Religious Studies is one of the NCSS C3 Framework topics that teaches students to understand global contexts and encourages civic participation. It also cultivates skills that can be used in a variety of academic disciplines and careers.
Religious studies scholars have a range of viewpoints that help them to understand the diverse and pervasive nature of religion. Many believe that it is important to approach all religions with respect, even those that are often viewed as being offensive or oppressive. This approach allows for a more accurate and less biased study of the topic.
Some scholars have tried to define religion functionally, claiming that it is any belief or practice that generates social cohesion and provides orientation in life. Such approaches have been criticised as ad hoc, since they create the illusion that there is a neutral definition of religion that would be found in every culture.

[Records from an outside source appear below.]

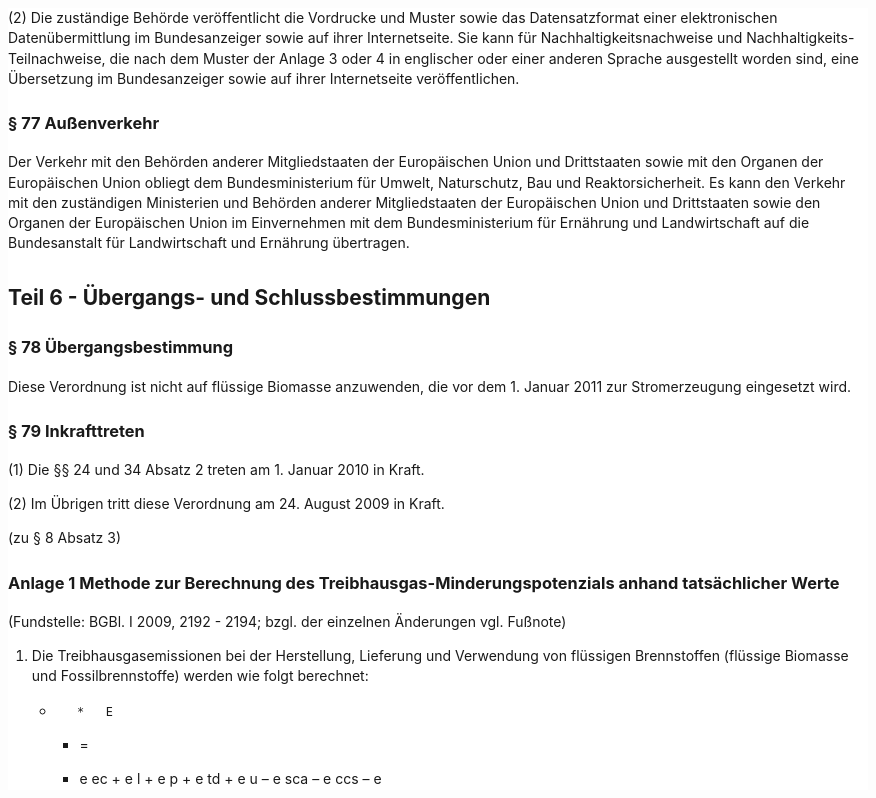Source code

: 


(2) Die zuständige Behörde veröffentlicht die Vordrucke und Muster
sowie das Datensatzformat einer elektronischen Datenübermittlung im
Bundesanzeiger sowie auf ihrer Internetseite. Sie kann für
Nachhaltigkeitsnachweise und Nachhaltigkeits-Teilnachweise, die nach
dem Muster der Anlage 3 oder 4 in englischer oder einer anderen
Sprache ausgestellt worden sind, eine Übersetzung im Bundesanzeiger
sowie auf ihrer Internetseite veröffentlichen.


### § 77 Außenverkehr

Der Verkehr mit den Behörden anderer Mitgliedstaaten der Europäischen
Union und Drittstaaten sowie mit den Organen der Europäischen Union
obliegt dem Bundesministerium für Umwelt, Naturschutz, Bau und
Reaktorsicherheit. Es kann den Verkehr mit den zuständigen Ministerien
und Behörden anderer Mitgliedstaaten der Europäischen Union und
Drittstaaten sowie den Organen der Europäischen Union im Einvernehmen
mit dem Bundesministerium für Ernährung und Landwirtschaft auf die
Bundesanstalt für Landwirtschaft und Ernährung übertragen.


## Teil 6 - Übergangs- und Schlussbestimmungen


### § 78 Übergangsbestimmung

Diese Verordnung ist nicht auf flüssige Biomasse anzuwenden, die vor
dem 1. Januar 2011 zur Stromerzeugung eingesetzt wird.


### § 79 Inkrafttreten

(1) Die §§ 24 und 34 Absatz 2 treten am 1. Januar 2010 in Kraft.

(2) Im Übrigen tritt diese Verordnung am 24. August 2009 in Kraft.

(zu § 8 Absatz 3)

### Anlage 1 Methode zur Berechnung des Treibhausgas-Minderungspotenzials anhand tatsächlicher Werte

(Fundstelle: BGBl. I 2009, 2192 - 2194;
bzgl. der einzelnen Änderungen vgl. Fußnote)

1.  Die Treibhausgasemissionen bei der Herstellung, Lieferung und
    Verwendung von flüssigen Brennstoffen (flüssige Biomasse und
    Fossilbrennstoffe) werden wie folgt berechnet:

    *        *   E

        *   =

        *   e
            ec                              +
            e
            l                              +
            e
            p                              +
            e
            td                              +
            e
            u                              –
            e
            sca                              –
            e
            ccs                              –
            e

Other scholars, influenced by Michel Foucault, have attempted to examine the notion of religion by examining the concept’s history and its relationship with other concepts that sort cultural types (like literature or democracy). This approach has been called the “reflexive turn” in religious studies and is exemplified in Talal Asad’s Genealogies of Religion (1993). Asad uses the work of Clifford Geertz to show how anthropological approaches to religion have been shaped by Christian assumptions and modern assumptions about the role of human subjectivity. This has left the door open to count political ideologies as religious beliefs.